I've been teaching since I qualified in 1994 and have taken 2 terms out to have my DDs. @Lacroix11 has nailed it; I definitely have lots of the attributes in group 1. As lots of others have written, it depends almost entirely on the Head/SLT.
My first school was run by a sociopath. He and his henchwoman (Deputy Head - neurotic chain-smoking witch) had favourites that they groomed for stardom, essentially over-promoting people just out of their NQT year so that they would be grateful and kowtow to them. A very nice, very experienced science teacher took me to one side when I failed to get a promotion that a more junior (but favoured) colleague got and told me to get out whilst I still could. She was stuck until retirement. She was a fantastic practitioner, she ran her department brilliantly, mentored new staff and was given the most dysfunctional tutor groups every year, most of whom adored her because she was firm but kind. That was 25 years ago. I took her advice and moved on.
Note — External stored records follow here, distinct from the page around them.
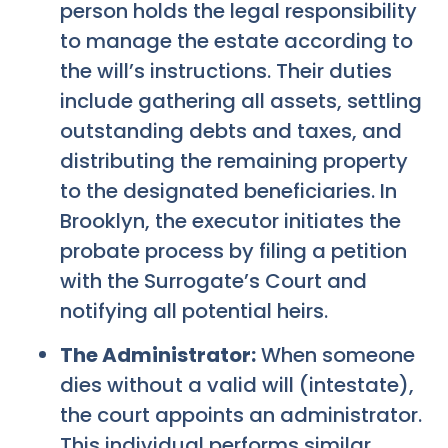
person holds the legal responsibility
to manage the estate according to
the will’s instructions. Their duties
include gathering all assets, settling
outstanding debts and taxes, and
distributing the remaining property
to the designated beneficiaries. In
Brooklyn, the executor initiates the
probate process by filing a petition
with the Surrogate’s Court and
notifying all potential heirs.
The Administrator:
When someone
dies without a valid will (intestate),
the court appoints an administrator.
This individual performs similar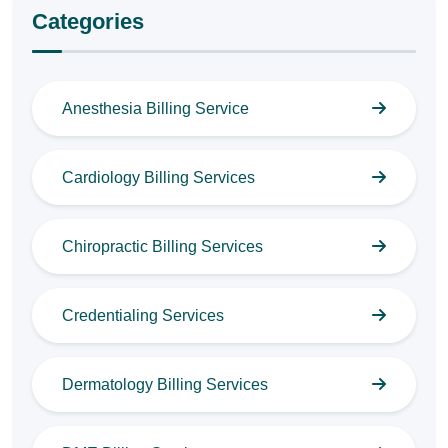
Categories
Anesthesia Billing Service
Cardiology Billing Services
Chiropractic Billing Services
Credentialing Services
Dermatology Billing Services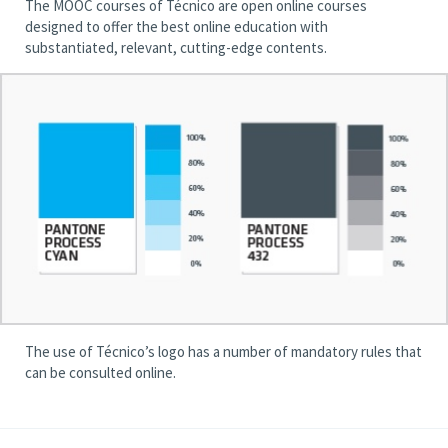
The MOOC courses of Técnico are open online courses
designed to offer the best online education with
substantiated, relevant, cutting-edge contents.
The use of Técnico’s logo has a number of mandatory rules that
can be consulted online.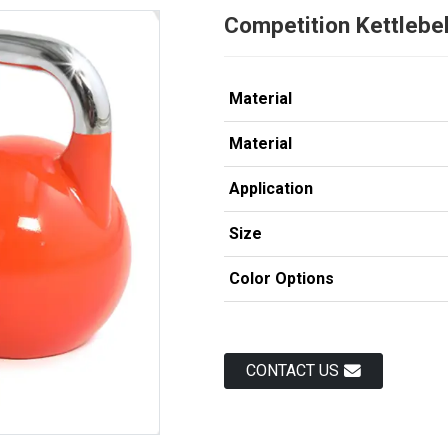
Competition Kettlebel
Material
Material
Application
Size
Color Options
Load
Load
CONTACT US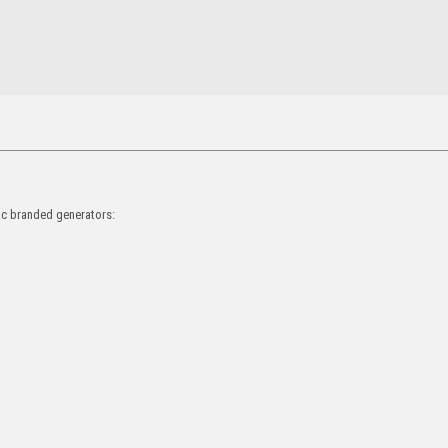
rac branded generators: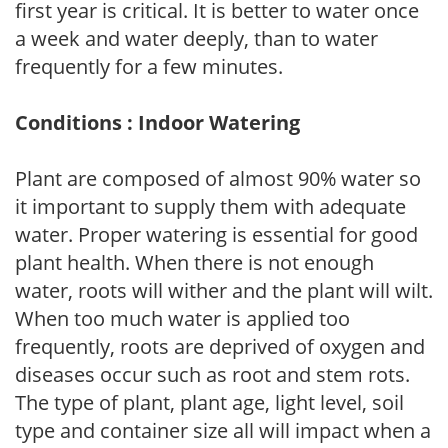
first year is critical. It is better to water once
a week and water deeply, than to water
frequently for a few minutes.
Conditions : Indoor Watering
Plant are composed of almost 90% water so
it important to supply them with adequate
water. Proper watering is essential for good
plant health. When there is not enough
water, roots will wither and the plant will wilt.
When too much water is applied too
frequently, roots are deprived of oxygen and
diseases occur such as root and stem rots.
The type of plant, plant age, light level, soil
type and container size all will impact when a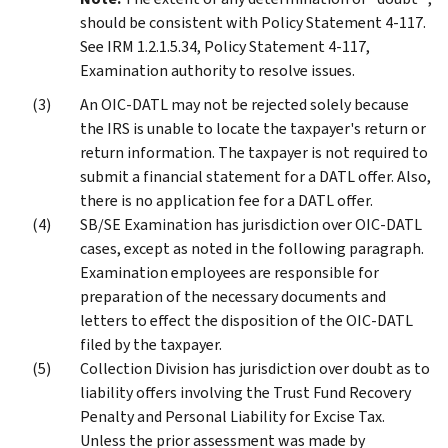
should be consistent with Policy Statement 4-117.
See IRM 1.2.1.5.34, Policy Statement 4-117,
Examination authority to resolve issues.
An OIC-DATL may not be rejected solely because
the IRS is unable to locate the taxpayer's return or
return information. The taxpayer is not required to
submit a financial statement for a DATL offer. Also,
there is no application fee for a DATL offer.
SB/SE Examination has jurisdiction over OIC-DATL
cases, except as noted in the following paragraph.
Examination employees are responsible for
preparation of the necessary documents and
letters to effect the disposition of the OIC-DATL
filed by the taxpayer.
Collection Division has jurisdiction over doubt as to
liability offers involving the Trust Fund Recovery
Penalty and Personal Liability for Excise Tax.
Unless the prior assessment was made by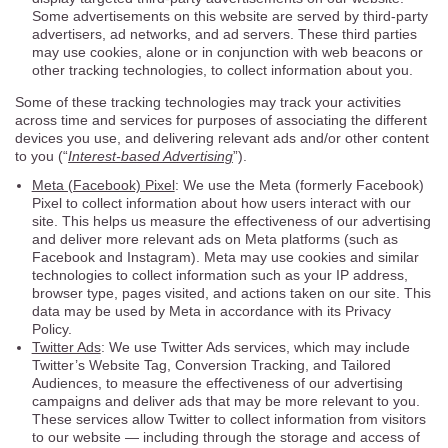
Some advertisements on this website are served by third-party
advertisers, ad networks, and ad servers. These third parties
may use cookies, alone or in conjunction with web beacons or
other tracking technologies, to collect information about you.
Some of these tracking technologies may track your activities
across time and services for purposes of associating the different
devices you use, and delivering relevant ads and/or other content
to you (“
Interest-based Advertising
”).
Meta (Facebook) Pixel
: We use the Meta (formerly Facebook)
Pixel to collect information about how users interact with our
site. This helps us measure the effectiveness of our advertising
and deliver more relevant ads on Meta platforms (such as
Facebook and Instagram). Meta may use cookies and similar
technologies to collect information such as your IP address,
browser type, pages visited, and actions taken on our site. This
data may be used by Meta in accordance with its Privacy
Policy.
Twitter Ads
: We use Twitter Ads services, which may include
Twitter’s Website Tag, Conversion Tracking, and Tailored
Audiences, to measure the effectiveness of our advertising
campaigns and deliver ads that may be more relevant to you.
These services allow Twitter to collect information from visitors
to our website — including through the storage and access of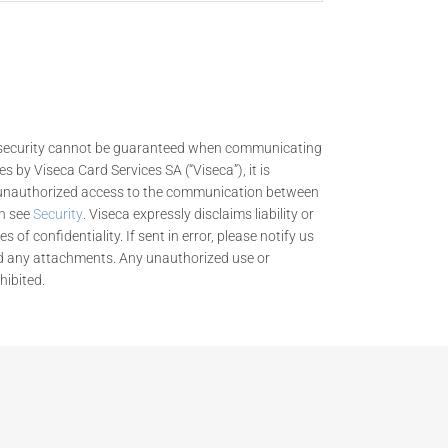
nd security cannot be guaranteed when communicating
es by Viseca Card Services SA (“Viseca”), it is
n unauthorized access to the communication between
on see
Security
. Viseca expressly disclaims liability or
 of confidentiality. If sent in error, please notify us
d any attachments. Any unauthorized use or
hibited.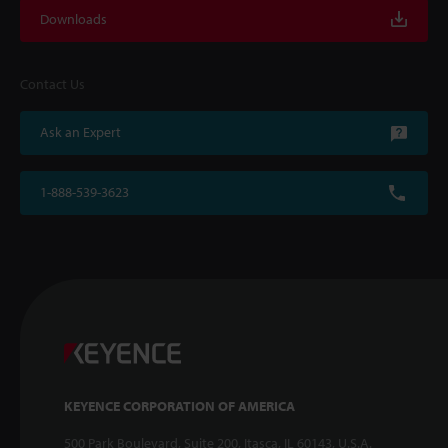
Downloads
Contact Us
Ask an Expert
1-888-539-3623
KEYENCE CORPORATION OF AMERICA
500 Park Boulevard, Suite 200, Itasca, IL 60143, U.S.A.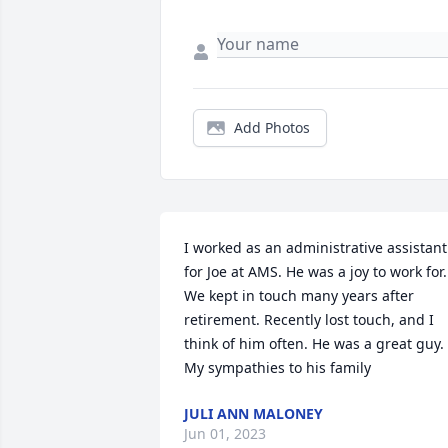
Add Photos
I worked as an administrative assistant 
for Joe at AMS. He was a joy to work for. 
We kept in touch many years after 
retirement. Recently lost touch, and I 
think of him often. He was a great guy. 
My sympathies to his family
JULI ANN MALONEY
Jun 01, 2023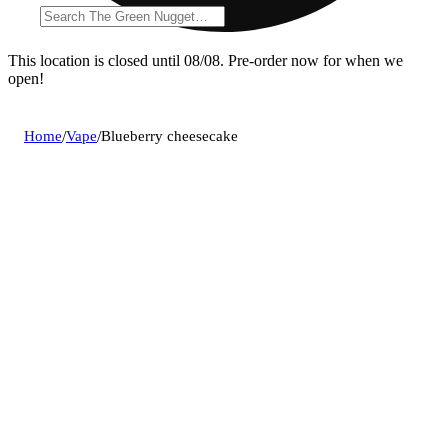
This location is closed until 08/08. Pre-order now for when we
open!
Home
/
Vape
/
Blueberry cheesecake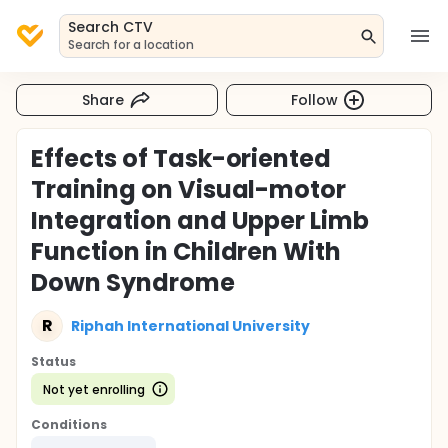
Search CTV
Search for a location
Share
Follow
Effects of Task-oriented
Training on Visual-motor
Integration and Upper Limb
Function in Children With
Down Syndrome
R
Riphah International University
Status
Not yet enrolling
Conditions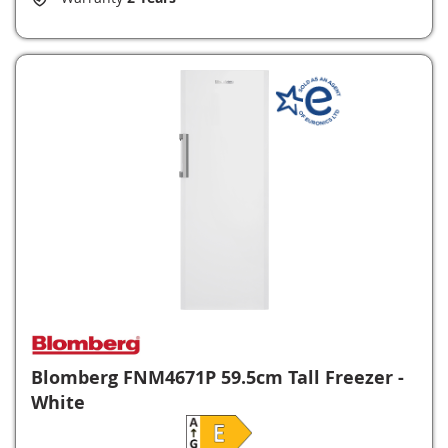
Blomberg FNM4671P 59.5cm Tall Freezer -
White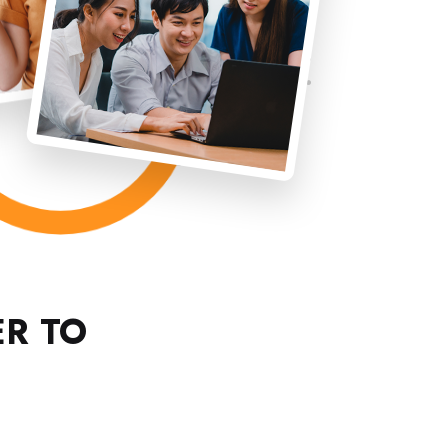
ER TO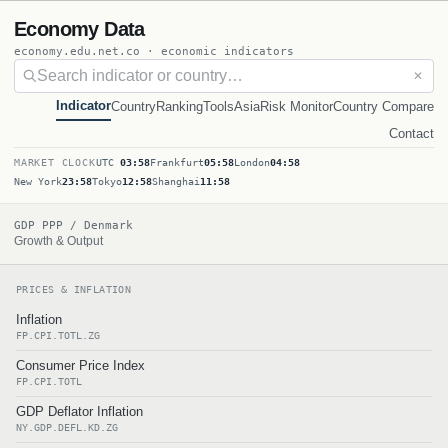
Economy Data
economy.edu.net.co · economic indicators
✕
Indicator
Country
Ranking
Tools
Asia
Risk Monitor
Country Compare
Contact
MARKET CLOCK
UTC
03:58
Frankfurt
05:58
London
04:58
New York
23:58
Tokyo
12:58
Shanghai
11:58
GDP PPP / Denmark
Growth & Output
PRICES & INFLATION
Inflation
FP.CPI.TOTL.ZG
Consumer Price Index
FP.CPI.TOTL
GDP Deflator Inflation
NY.GDP.DEFL.KD.ZG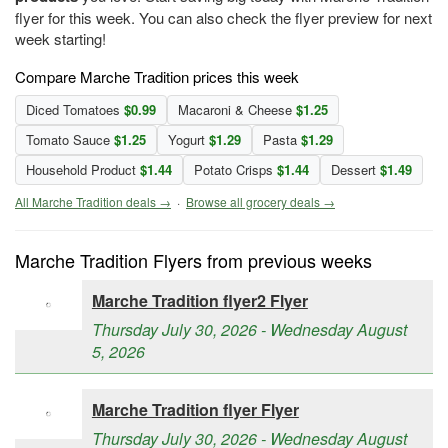
flyer for this week. You can also check the flyer preview for next
week starting!
Compare Marche Tradition prices this week
Diced Tomatoes
$0.99
Macaroni & Cheese
$1.25
Tomato Sauce
$1.25
Yogurt
$1.29
Pasta
$1.29
Household Product
$1.44
Potato Crisps
$1.44
Dessert
$1.49
All Marche Tradition deals →
·
Browse all grocery deals →
Marche Tradition Flyers from previous weeks
Marche Tradition flyer2 Flyer
Thursday July 30, 2026 - Wednesday August
5, 2026
Marche Tradition flyer Flyer
Thursday July 30, 2026 - Wednesday August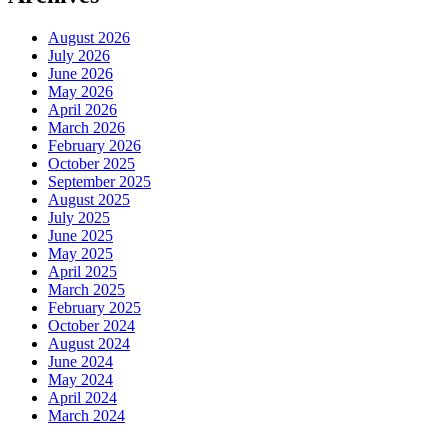
August 2026
July 2026
June 2026
May 2026
April 2026
March 2026
February 2026
October 2025
September 2025
August 2025
July 2025
June 2025
May 2025
April 2025
March 2025
February 2025
October 2024
August 2024
June 2024
May 2024
April 2024
March 2024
We're still in contact and I'm grateful to her.
I have worked p/t since my DDs were born, sometimes in more than one school simultaneously. I have been at my current school now for 19 years, moving up from 1 day per week to 3 now. We had one awful Head for a few years and my mental health took a battering. However, he moved on away from teaching and since then it has been fine.
I spent 2 terms in an independent school and hated it. Parents treated me like something they scraped off their shoe: "we're paying so..." In my current outstanding state school, that attitude doesn't exist. Parents are largely very supportive and their kids are fine.
Someone asked about recycling lesson plans. If only! Until Covid, I did teach similar things at KS3 but would always tweak them, mostly for my own interest. However, as I teach music, the kids have missed so much practical work that I have rethought my schemes and things which we did out of necessity over the last 2 years are now being slotted in but in slightly different ways. The GCSE and A level specifications seem to change as soon as I develop expertise in delivering it. We first entered kids for the new GCSE spec in 2018, this year the set works have changed so I had 4 years' expertise and resources now completely useless as they are entirely different pieces of music for the 2022 cohort (current y11).
Aside from the leadership of the school, funding and the revolving door of government crap and new initiatives, it is a great job. I love working with the kids and interacting with them. You never quite know what will happen on any given day, so you have to think on your feet and be flexible. You have to be able to laugh at yourself. Kids seem to respond best to staff who set clear boundaries but who are fair.